COVID19

La vacuna pediátrica contra el coronavirus es segura y protege la presencialidad escolar

El esquema de la inoculación con Moderna se aplica con dos dosis, con un intervalo de cuatro semanas entre ambas. "Vacunar a los niños desde los seis meses hasta los tres años es una muy buena noticia, ya que eran los que todavía no podíamos proteger", dijo el infectólogo Omar Tabacco.

Infectólogos de la Sociedad Argentina de Pediatría (SAP) señalaron que la vacuna contra el coronavirus del laboratorio Moderna para la población a partir de los seis meses de vida «es segura» y «contribuye a reducir la circulación del virus», lo que «protege la socialización en general y la presencialidad escolar».

«Considero que la posibilidad de vacunar a los niños desde los seis meses hasta los tres años es una muy buena noticia, ya que eran los que todavía no podíamos proteger», dijo a Télam Omar Tabacco, médico infectólogo y expresidente de la SAP.

El especialista destacó la importancia de la vacunación «en todo el rango pediátrico» por tres razones: contribuye a la protección de los niños, aumenta la inmunidad colectiva ya que disminuye la circulación del virus y la posible aparición de nuevas variantes, y «es una forma de promover y proteger la socialización en general y la presencialidad escolar en particular».

Además de los bebés a partir de los seis meses y hasta los dos años, 11 meses y 29 días a quienes se les dará el esquema primario de dos dosis, la campaña incluye una aplicación de refuerzo para los niños de tres y cuatro años que hayan recibido previamente el esquema del laboratorio Sinopharm.

Tabacco aseguró que la dosis producida por el laboratorio Moderna «está aprobada por los entes vacunatorios: la Anmat (Administración Nacional de Medicamentos, Alimentos y Tecnología Médica) en Argentina, y la FDA (Administración de Alimentos y Medicamentos) en Estados Unidos, que valoraron la eficacia y seguridad del inmunizante. Es importante transmitir a los padres eso», insistió.

«Con la vacunación hemos logrado controlar la peor cara de la pandemia, que hoy forma parte de un virus estacional más; puede haber nuevos casos pero sin que esto de alguna forma se traslade a un índice importante de internación o fallecimientos», continuó el especialista.

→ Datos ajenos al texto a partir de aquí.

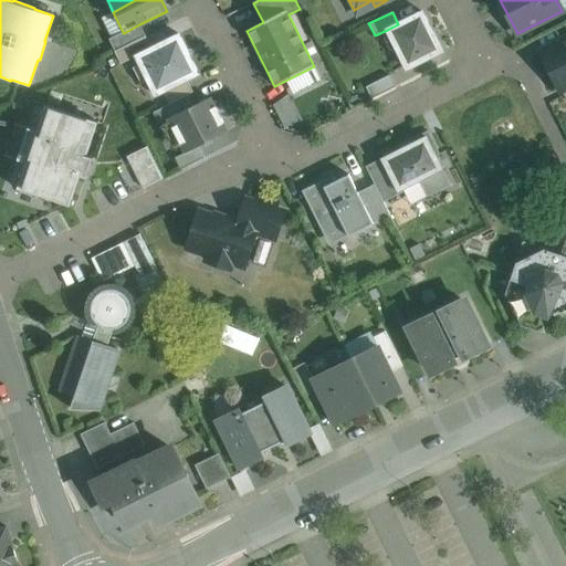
[(398,24),(387,30),(407,70),(442,51),(422,12),(398,24)]
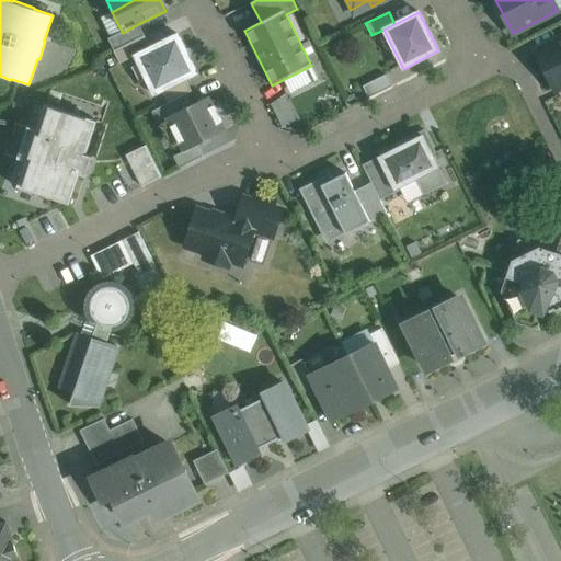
[(138,24),(123,33),(122,32),(107,38),(114,52),(145,36),(138,24)]
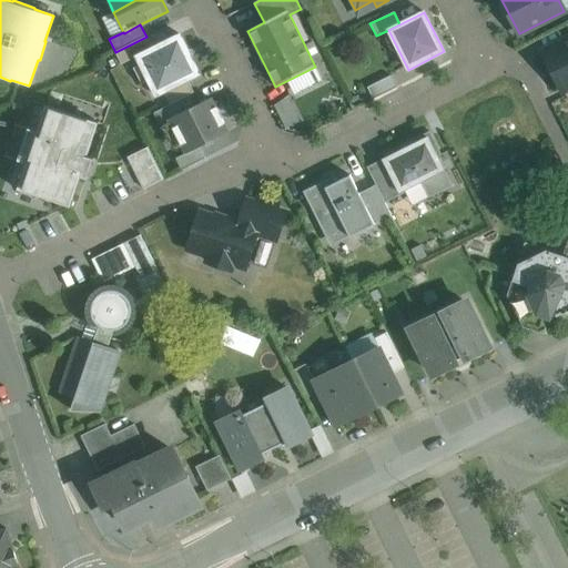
[(152,49),(137,57),(137,58),(155,97),(164,92),(188,80),(200,74),(180,34),(152,49)]
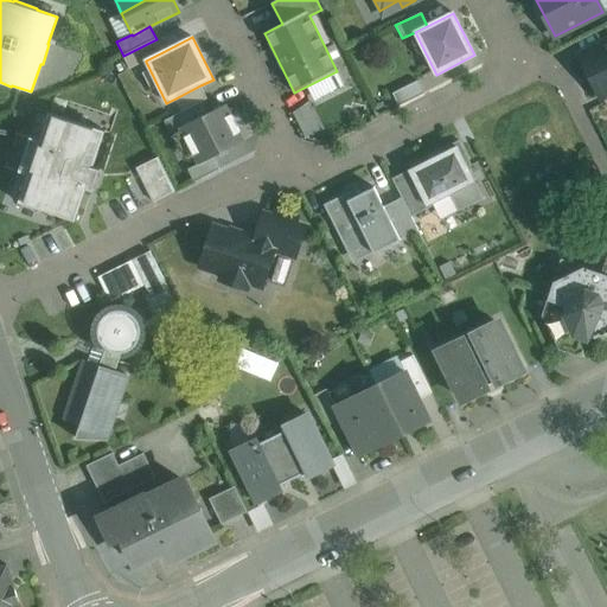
[(123,56),(129,69),(146,62),(146,61),(163,52),(157,39),(123,56)]
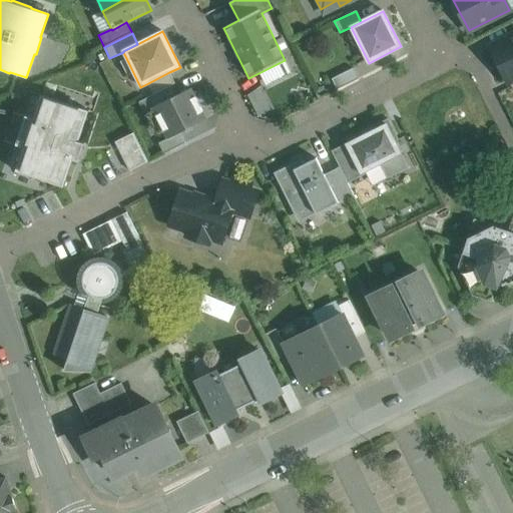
[(512,35),(489,47),(507,83),(512,79),(512,35)]
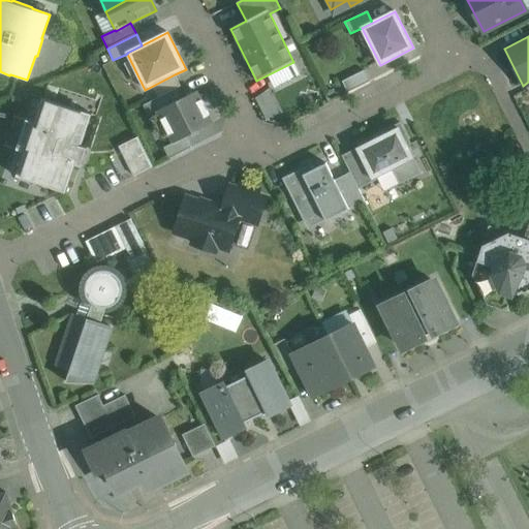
[(364,70),(342,82),(347,92),(370,82),(364,70)]
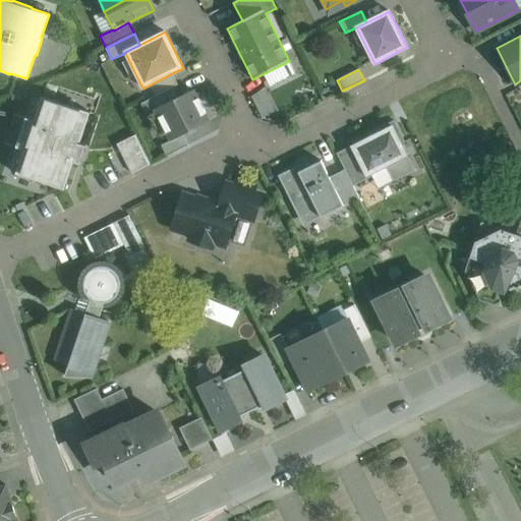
[(172,73),(151,84),(156,96),(157,96),(177,84),(172,73)]
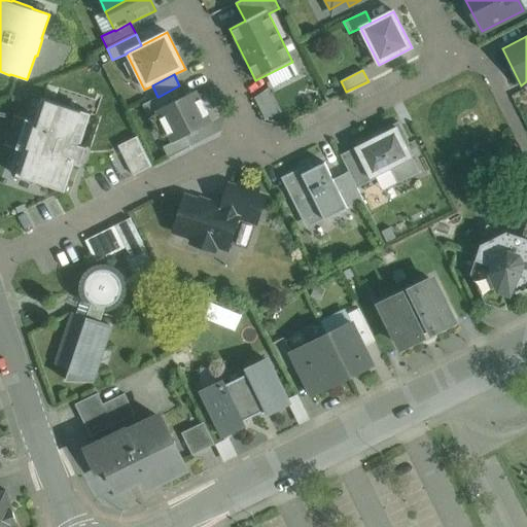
[(175,89),(142,105),(147,115),(155,111),(156,111),(181,99),(175,89)]
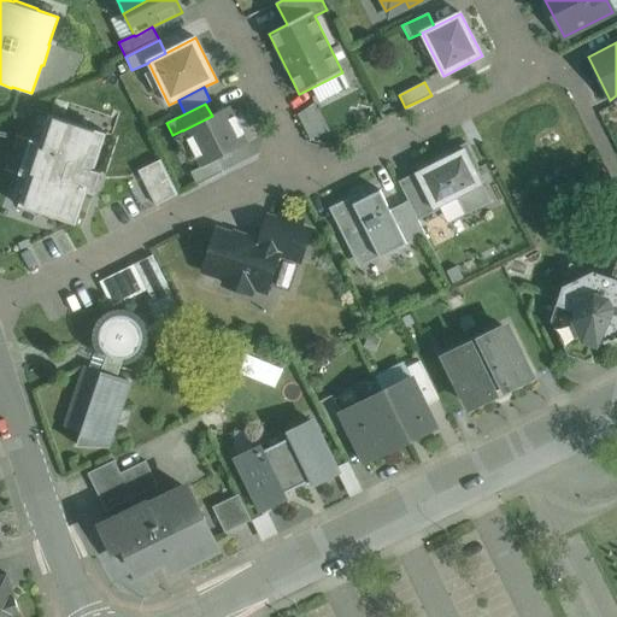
[(313,105),(298,113),(311,139),(327,130),(313,105)]
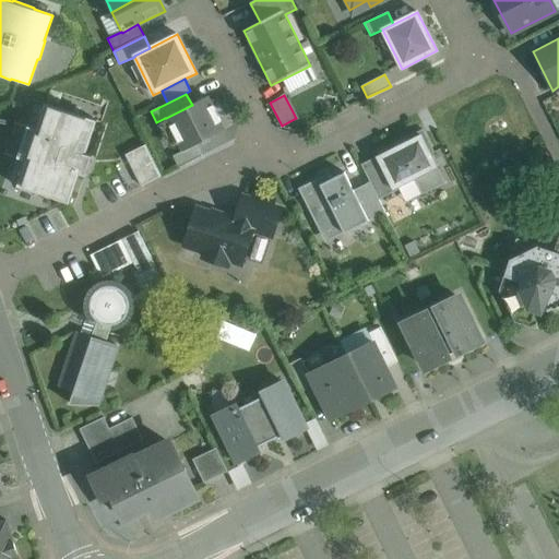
[(192,105),(166,118),(168,123),(182,151),(195,144),(215,134),(225,130),(209,97),(192,105)]
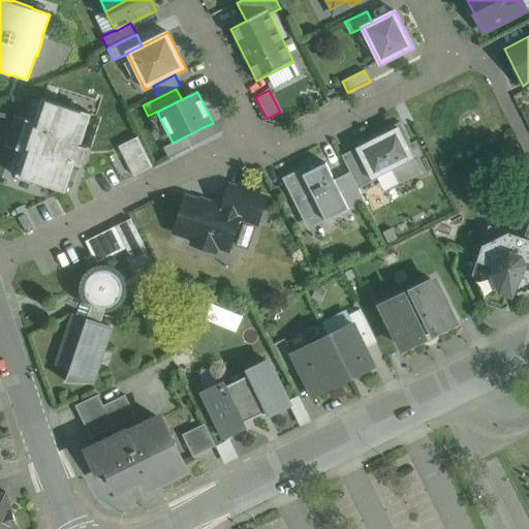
[(92,114),(41,97),(34,122),(26,120),(16,149),(25,153),(17,177),(65,192),(74,164),(81,166),(87,148),(81,146),(92,114)]
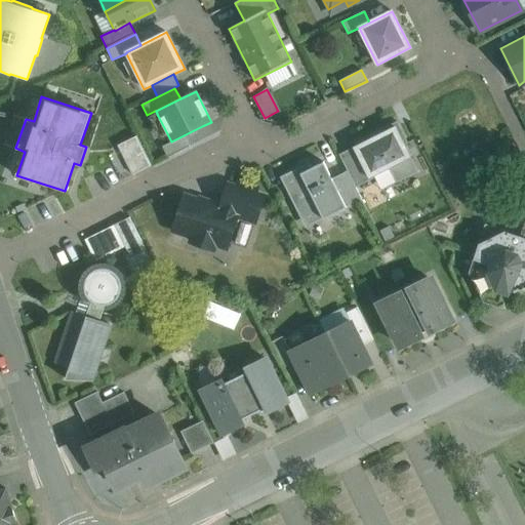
[(408,143),(397,121),(382,128),(385,132),(396,127),(404,145),(408,143)]
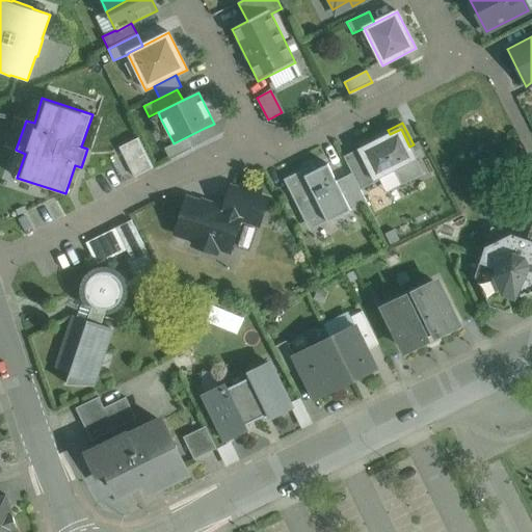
[(363,148),(358,150),(374,180),(378,178),(394,170),(416,159),(409,147),(401,129),(390,134),(377,140),(363,148)]
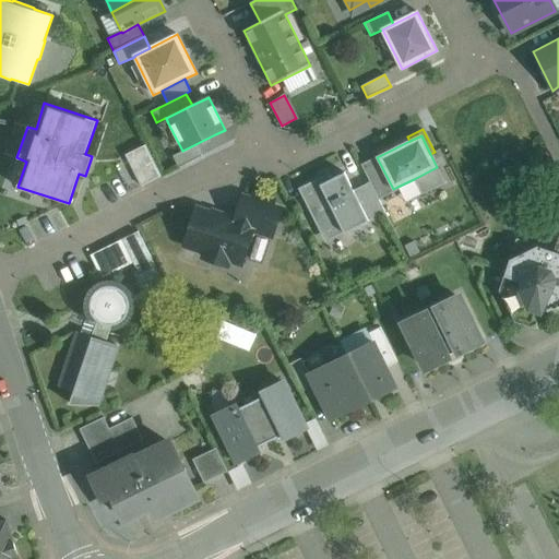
[(195,144),(182,151),(173,156),(178,168),(202,156),(195,144)]
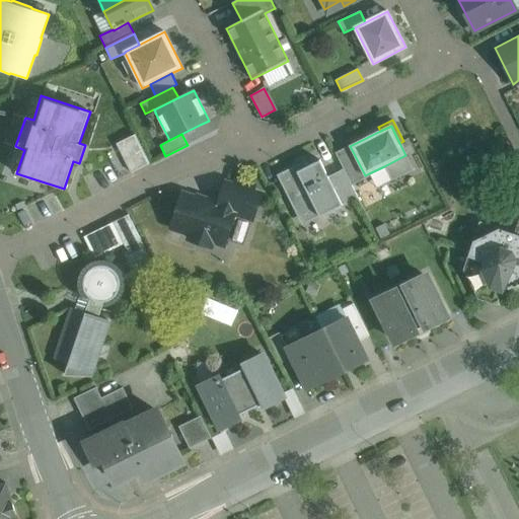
[(366,134),(352,140),(354,144),(368,137),(366,134)]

Y agregó que esta situación «es lo que le pedimos a las vacunas, que nos protegen de las formas más graves de la enfermedad».

Por su parte, la infectóloga pediatra Elizabeth Bogdanowicz sostuvo que «si bien el virus es menos grave en la población pediátrica, no deja de ser una enfermedad que puede llegar a tener relevancia».

Y agregó que está descrito «que los chicos menores de un año pueden tener enfermedad significativa y también pueden provocar complicaciones de lo que se llama Covid prolongado o síndrome post Covid».

«La vacuna ayuda no solo a reducir el impacto que puede tener (el virus) en la circulación de la comunidad», sino también para «cuidar la salud de los más pequeños», agregó.